The Montreal-based entertainment company, which runs six shows in Las Vegas, has struggled to keep its business running amid coronavirus restrictions that started in March, forcing it to lay off about 95 percent of its workforce and temporarily suspend its shows.
Cirque du Soleil, the producer of numerous acrobatic theater shows like La Nouba, which played at Disney World for almost 20 years and the maker of a new show that was scheduled to appear earlier in the year, has filed for bankruptcy, CNN reported Monday. "I look forward to rebuilding our operations and coming together to once again create the magical spectacle that is Cirque du Soleil for our millions of fans worldwide", he concluded. It has only one active show right now, in China.
The entertainment company says the Quebec Superior Court will hear its application for bankruptcy protection on Tuesday, and it will seek bankruptcy protection in the USA, per Cirque's press release.
Cirque expects to emerge from the restructuring process as a much leaner entity with about 1,000 employees initially. Touring shows could come back in 2021 if the virus situation allows for it, he said. If granted, Cirque will then seek provisional recognition in the US under Chapter 15 of the Bankruptcy Code.

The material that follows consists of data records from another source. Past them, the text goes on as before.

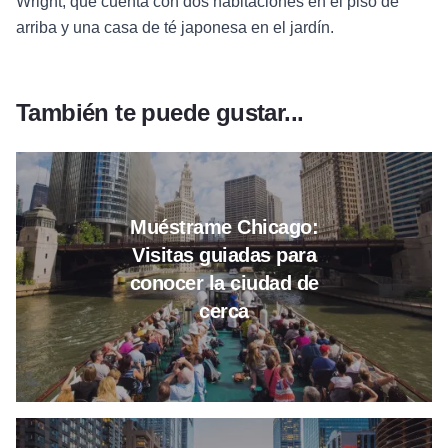
Wright, que cuenta con dos habitaciones en el piso de
arriba y una casa de té japonesa en el jardín.
También te puede gustar...
Leer más sobre Show Me Chicag
Muéstrame Chicago:
Visitas guiadas para
conocer la ciudad de
cerca
Leer más sobre Un fin de seman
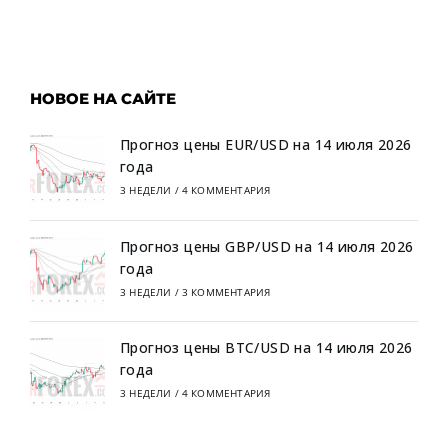
НОВОЕ НА САЙТЕ
Прогноз цены EUR/USD на 14 июля 2026
года
3 НЕДЕЛИ
/
4 КОММЕНТАРИЯ
Прогноз цены GBP/USD на 14 июля 2026
года
3 НЕДЕЛИ
/
3 КОММЕНТАРИЯ
Прогноз цены BTC/USD на 14 июля 2026
года
3 НЕДЕЛИ
/
4 КОММЕНТАРИЯ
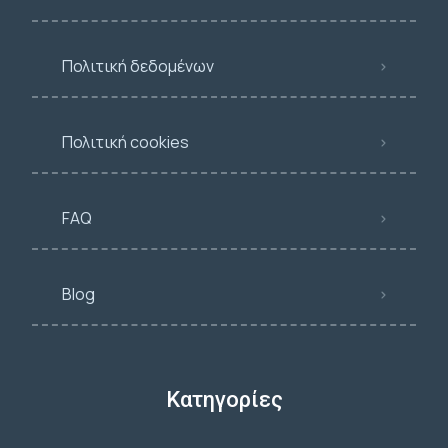
Πολιτική δεδομένων
Πολιτική cookies
FAQ
Blog
Κατηγορίες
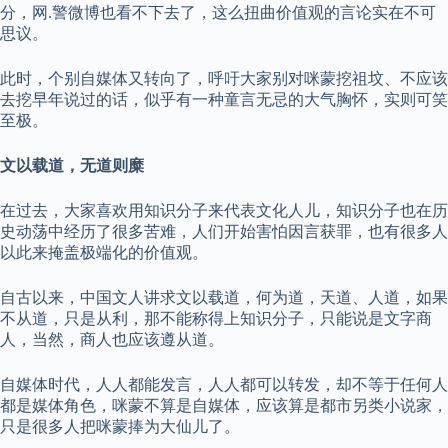
分，网.警微博也看不下去了，这么扭曲价值观的言论实在不可
思议。
此时，个别自媒体又转向了，呼吁大家别对咪蒙挖祖坟、不应该
去挖早年说过的话，似乎有一种童言无忌的大气胸怀，实则可笑
至极。
文以载道，无道则糜
在过去，大家喜欢用知识分子来代表文化人儿，知识分子也在历
史动荡中经历了很多苦难，人们开始害怕因言获罪，也有很多人
以此来掩盖极端化的价值观。
自古以来，中国文人讲求文以载道，何为道，天道、人道，如果
不从道，只是从利，那不能称得上知识分子，只能说是文字商
人，当然，商人也应该遵从道。
自媒体时代，人人都能发言，人人都可以转发，却不等于任何人
都是媒体角色，咪蒙不算是自媒体，应该算是都市另类小说家，
只是很多人把咪蒙捧为大仙儿了。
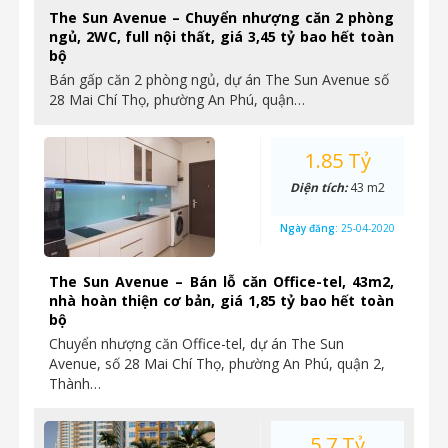
The Sun Avenue – Chuyển nhượng căn 2 phòng
ngủ, 2WC, full nội thất, giá 3,45 tỷ bao hết toàn
bộ
Bán gấp căn 2 phòng ngủ, dự án The Sun Avenue số
28 Mai Chí Thọ, phường An Phú, quận…
1.85 Tỷ
Diện tích:
43 m2
Ngày đăng:
25-04-2020
The Sun Avenue – Bán lỗ căn Office-tel, 43m2,
nhà hoàn thiện cơ bản, giá 1,85 tỷ bao hết toàn
bộ
Chuyển nhượng căn Office-tel, dự án The Sun
Avenue, số 28 Mai Chí Thọ, phường An Phú, quận 2,
Thành…
5.7 Tỷ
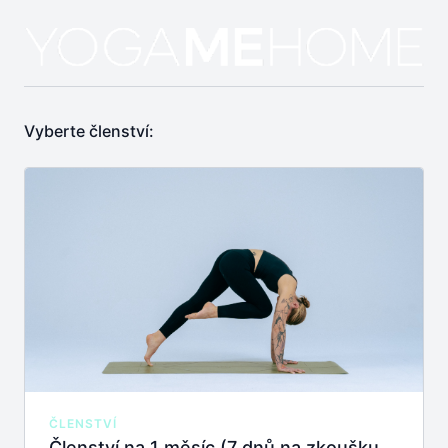
Vyberte členství:
ČLENSTVÍ
Členství na 1 měsíc (7 dnů na zkoušku zdarma)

Quebecor Inc. and Cirque founder Guy Laliberte have expressed interest in investing in the company.
Under a confidentiality agreement, Lamarre said he's not at liberty to provide details. "The good news today is that we know that someone is committed to ensure the future of the company".
In May, the Quebec government loaned the struggling Cirque $200 million as it attempted to restructure its finances. The group wants to acquire substantially all of the company's assets for a combination of cash, debt and equity. Its profits were estimated at US$155 million.
The reorganization filing in Canada on Monday included Cirque agreeing to a purchase by its creditors: TPG, Fosun and Caisse de depot et placement du Quebec as well as Investissement Quebec as a debt provider, according to the Associated Press. The health crisis led the company to postpone or cancel many of its global shows.